The motto is fitting for today’s 34th Squadron as well.

The bombers were the first to attack Afghanistan after 9/11, said Ken Breivik, director of public affairs for the Celebrate Freedom Foundation, which is organizing the 67th anniversary reunion.

“The Raiders’ legacy lives on,” he said. “And active-duty soldiers, airmen and sailors still care about that legacy.”

Video: History, in their own words

The unveiling of the emblem is the latest honor bestowed on the Raiders. Others:

• Eighty palmetto trees line Gervais Street in front of the S.C. State Museum, each bearing a plaque with the name of one of the 80 Raiders. There’s also a historical marker.

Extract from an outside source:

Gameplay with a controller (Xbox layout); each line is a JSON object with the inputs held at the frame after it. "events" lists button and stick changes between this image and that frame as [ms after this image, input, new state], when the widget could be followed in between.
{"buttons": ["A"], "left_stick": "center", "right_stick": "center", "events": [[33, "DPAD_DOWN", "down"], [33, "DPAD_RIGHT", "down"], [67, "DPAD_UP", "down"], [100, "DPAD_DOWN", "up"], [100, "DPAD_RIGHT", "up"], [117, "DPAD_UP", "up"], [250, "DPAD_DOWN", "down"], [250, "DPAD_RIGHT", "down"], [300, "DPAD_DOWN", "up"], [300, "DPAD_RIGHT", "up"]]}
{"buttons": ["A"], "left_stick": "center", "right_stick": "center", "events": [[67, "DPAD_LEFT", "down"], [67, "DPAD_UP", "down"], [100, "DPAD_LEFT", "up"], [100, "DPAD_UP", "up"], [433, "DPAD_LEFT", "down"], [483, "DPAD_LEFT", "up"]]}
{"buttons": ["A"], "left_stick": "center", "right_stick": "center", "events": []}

• A model of the Hornet is on the third floor of the museum, along with items donated by the late Raider Horace “Sally” Crouch of Columbia, museum curator of history Fritz Hamer said.

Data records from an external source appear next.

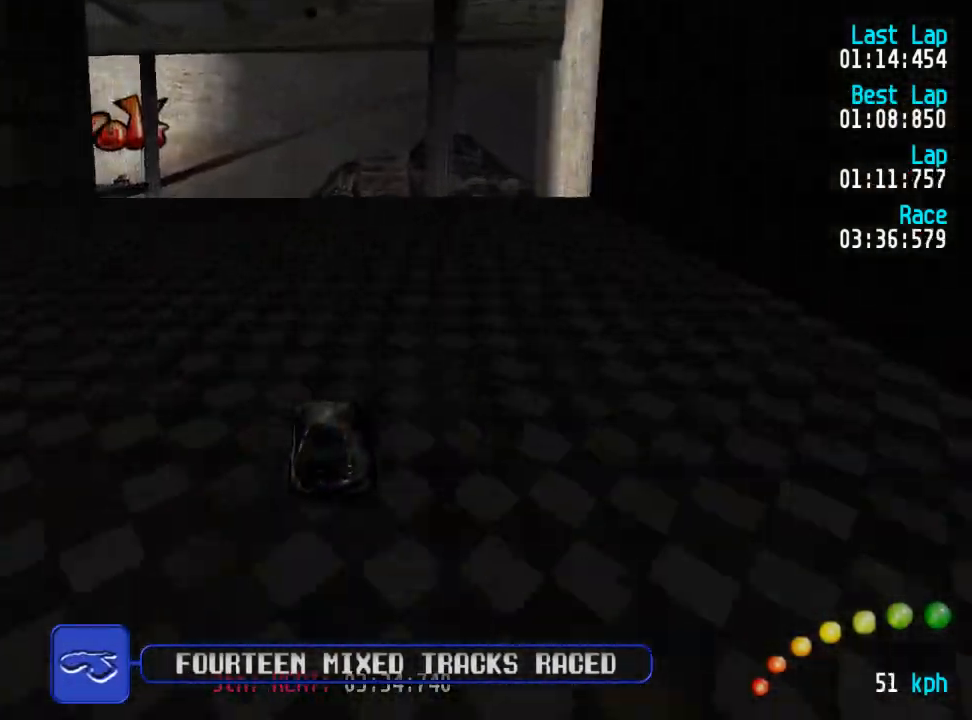
{"buttons": ["A", "DPAD_UP", "DPAD_LEFT"], "left_stick": "center", "right_stick": "center", "events": [[17, "DPAD_LEFT", "down"], [17, "DPAD_UP", "down"], [133, "DPAD_LEFT", "up"], [133, "DPAD_UP", "up"], [183, "DPAD_LEFT", "down"], [183, "DPAD_UP", "down"], [200, "DPAD_DOWN", "down"], [267, "DPAD_DOWN", "up"], [317, "DPAD_UP", "up"], [333, "DPAD_LEFT", "up"], [483, "DPAD_LEFT", "down"], [483, "DPAD_UP", "down"]]}
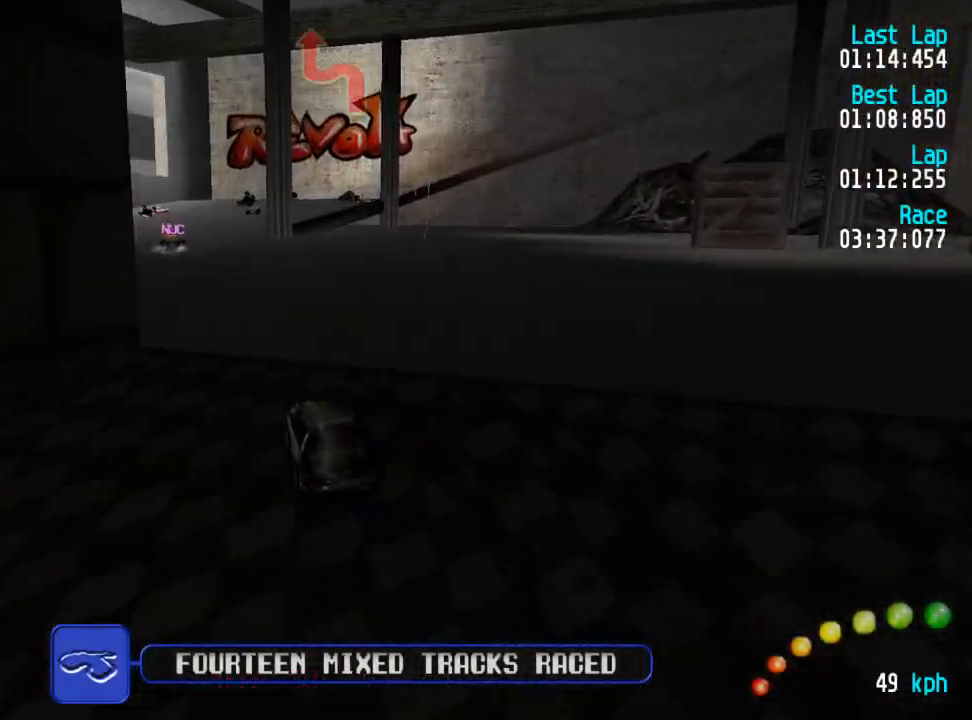
{"buttons": ["A", "L3"], "left_stick": "down-right", "right_stick": "center", "events": [[100, "DPAD_UP", "up"], [117, "DPAD_LEFT", "up"], [417, "L3", "down"], [417, "left_stick", "down-right"]]}
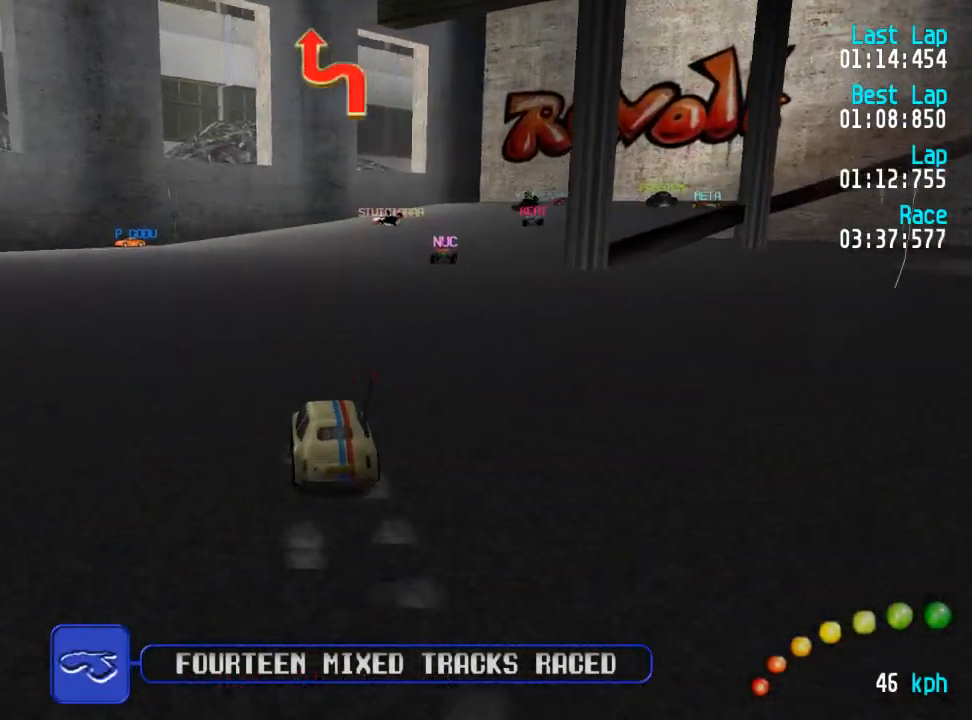
{"buttons": ["A", "DPAD_RIGHT"], "left_stick": "center", "right_stick": "center", "events": [[33, "L3", "up"], [83, "left_stick", "center"], [133, "DPAD_DOWN", "down"], [133, "DPAD_RIGHT", "down"], [200, "DPAD_UP", "down"], [233, "DPAD_DOWN", "up"], [250, "DPAD_RIGHT", "up"], [250, "DPAD_UP", "up"], [350, "DPAD_DOWN", "down"], [350, "DPAD_RIGHT", "down"], [400, "DPAD_UP", "down"], [433, "DPAD_DOWN", "up"], [433, "DPAD_RIGHT", "up"], [433, "DPAD_UP", "up"], [500, "DPAD_RIGHT", "down"]]}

• A small display about the raid is located at the Columbia Metropolitan Airport. It is being augmented with some additional materials this week, airport executive director Mike Flack said.

• And the intersection of Interstate 26 and Airport Boulevard is named for the Raiders.

There have been some last-minute changes to the Raiders’ schedule. Edward Saylor, engineer of Plane No. 15, will not be able to attend.

Also, an autograph session today advertised on the Celebrate Freedom Foundation Web site has been scratched because of a scheduling conflict. And the Saturday autograph session has been moved from the downtown Marriott to the airport.

The foundation’s Breivik noted this is the Raiders’ third, and perhaps last, visit to Columbia, considering their ages.

“We wanted to get them back in Columbia while we could,” he said. “It’s such a compelling story, we wanted to make sure people here could hear it one more time.”